## Task brief
Format the lines below as a numbered list, skipping any blank lines and leaving out the pictures.

Records from a data collection
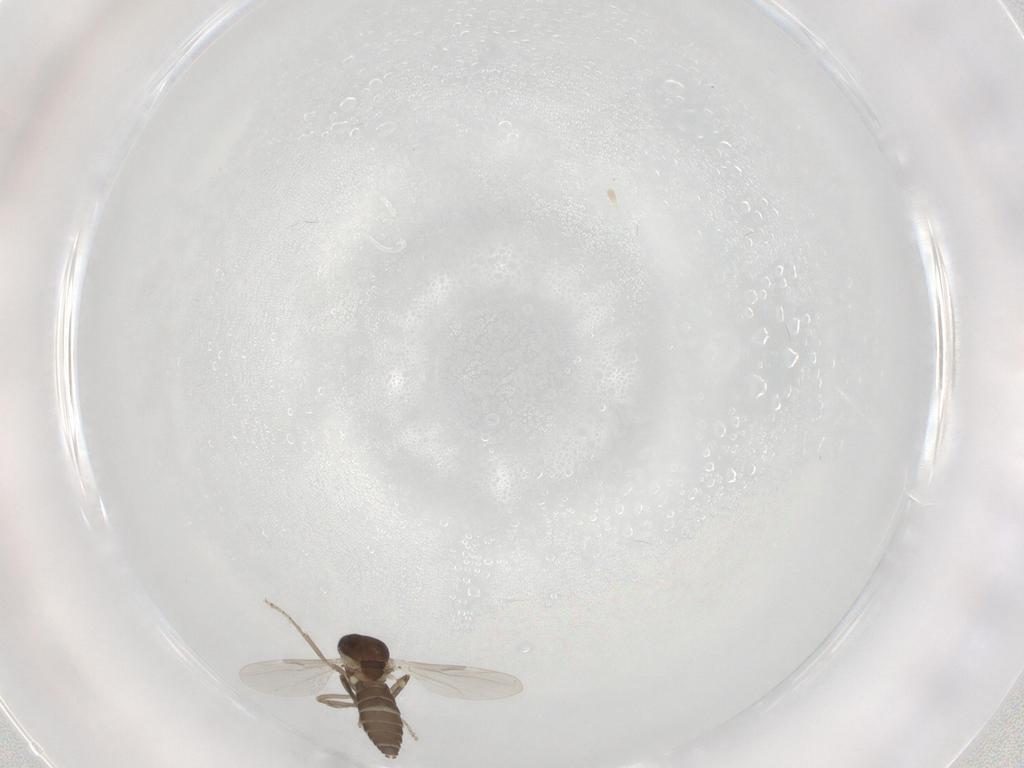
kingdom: Animalia
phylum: Arthropoda
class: Insecta
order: Diptera
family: Ceratopogonidae
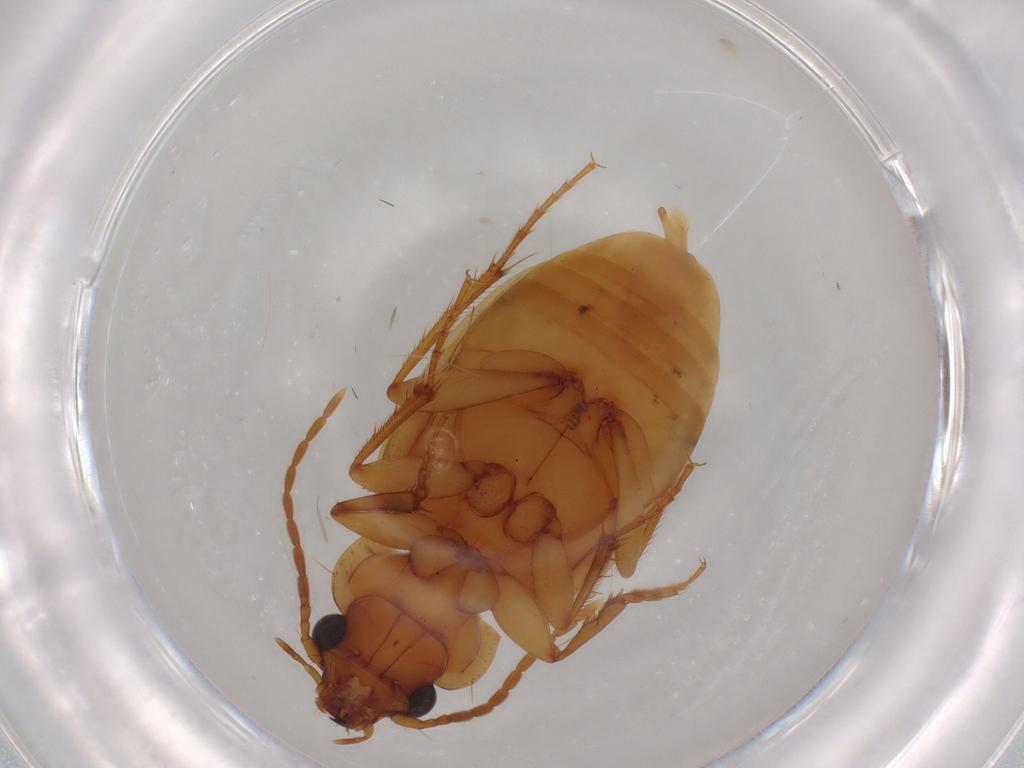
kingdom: Animalia
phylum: Arthropoda
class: Insecta
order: Coleoptera
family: Carabidae
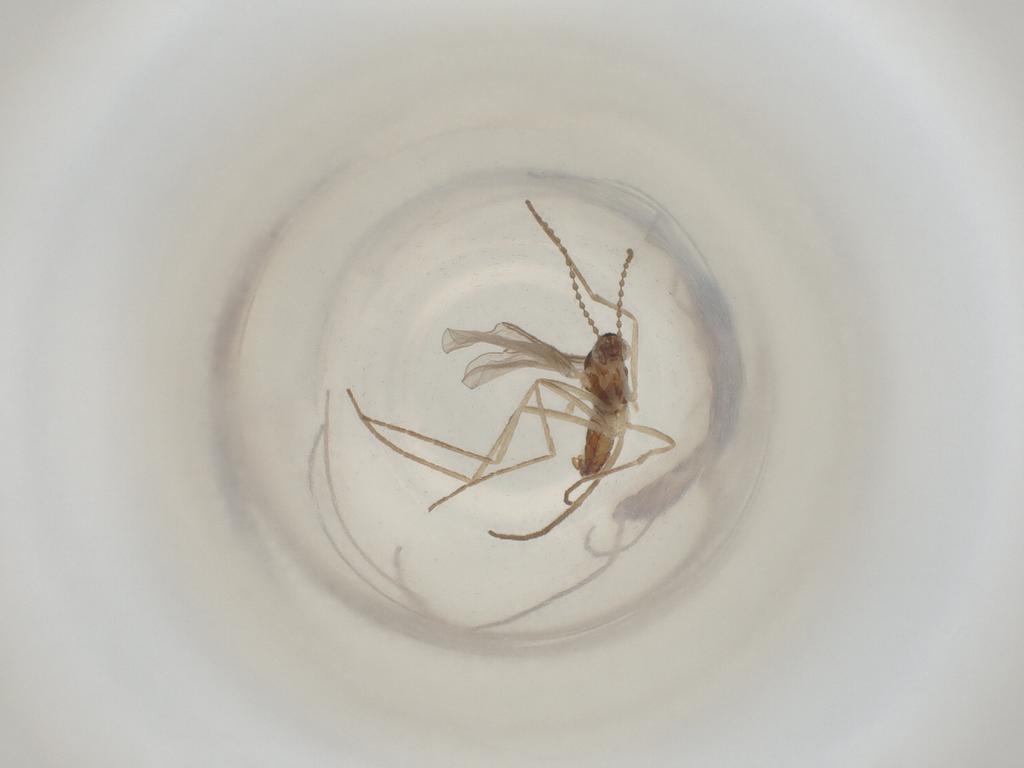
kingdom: Animalia
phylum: Arthropoda
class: Insecta
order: Diptera
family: Cecidomyiidae
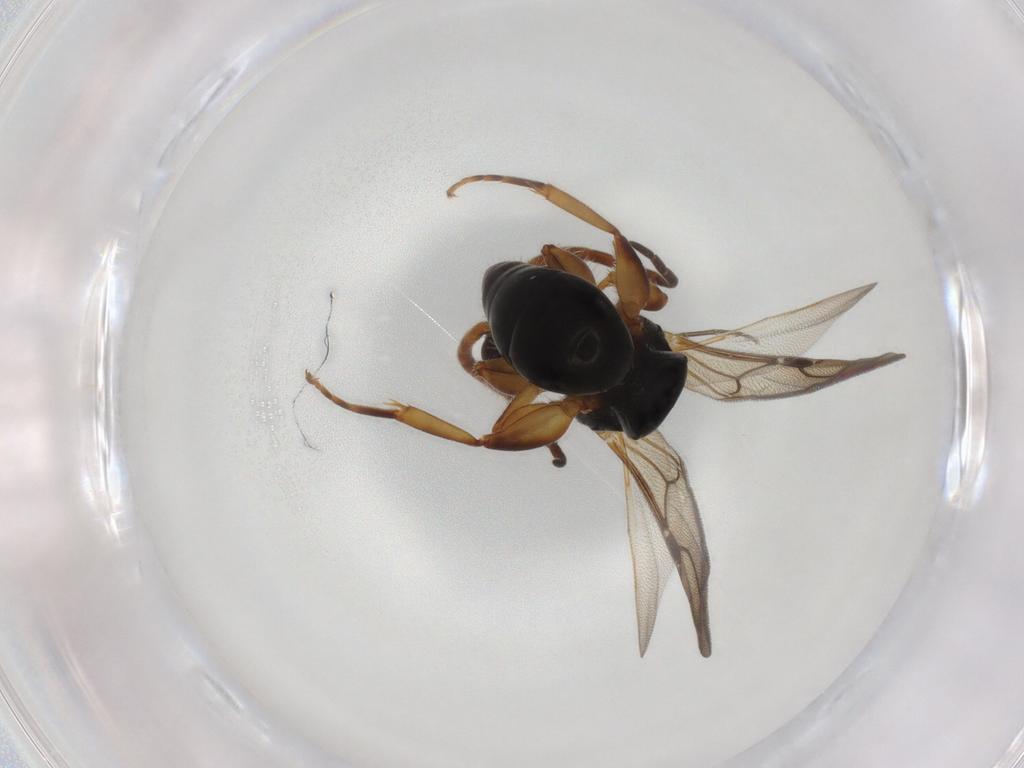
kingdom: Animalia
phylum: Arthropoda
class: Insecta
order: Hymenoptera
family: Bethylidae
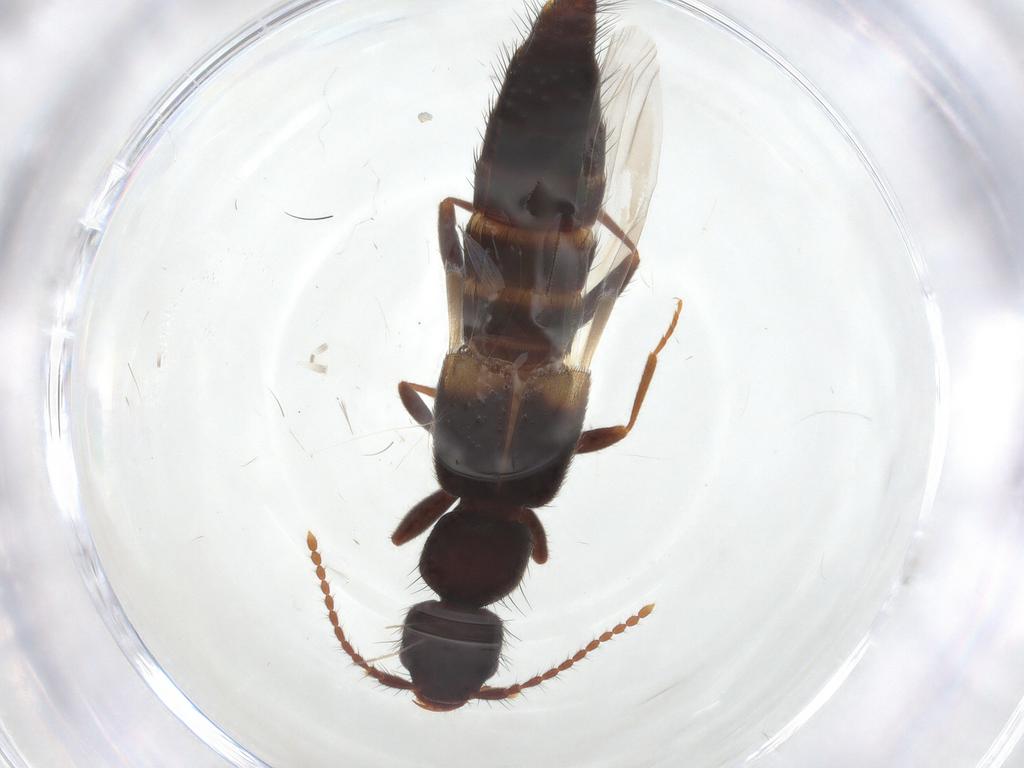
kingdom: Animalia
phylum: Arthropoda
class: Insecta
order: Coleoptera
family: Staphylinidae
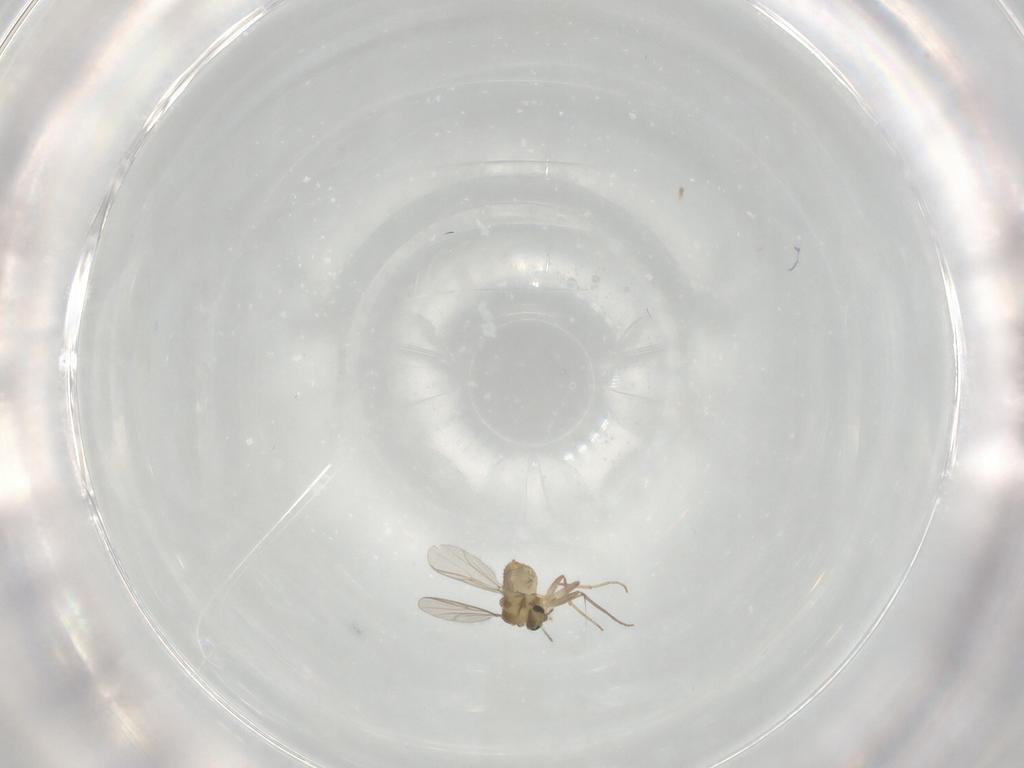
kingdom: Animalia
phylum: Arthropoda
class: Insecta
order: Diptera
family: Chironomidae
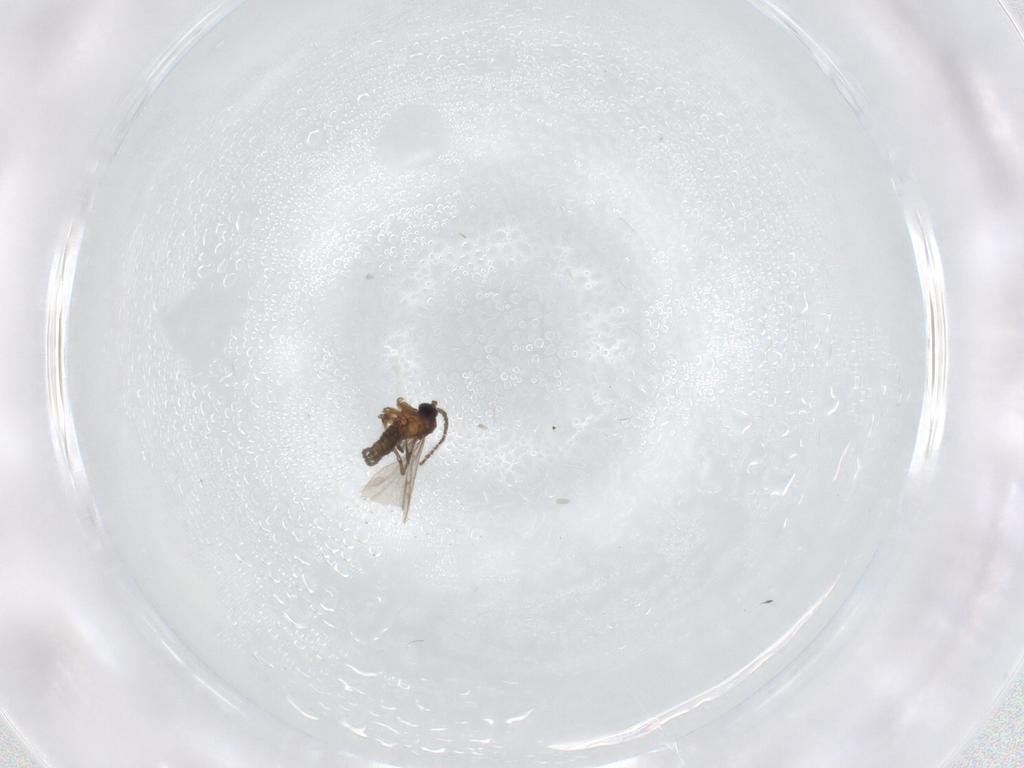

## Completed task
1. kingdom: Animalia
2. phylum: Arthropoda
3. class: Insecta
4. order: Diptera
5. family: Ceratopogonidae
6. kingdom: Animalia
7. phylum: Arthropoda
8. class: Insecta
9. order: Coleoptera
10. family: Carabidae
11. kingdom: Animalia
12. phylum: Arthropoda
13. class: Insecta
14. order: Diptera
15. family: Cecidomyiidae
16. kingdom: Animalia
17. phylum: Arthropoda
18. class: Insecta
19. order: Hymenoptera
20. family: Bethylidae
21. kingdom: Animalia
22. phylum: Arthropoda
23. class: Insecta
24. order: Coleoptera
25. family: Staphylinidae
26. kingdom: Animalia
27. phylum: Arthropoda
28. class: Insecta
29. order: Diptera
30. family: Chironomidae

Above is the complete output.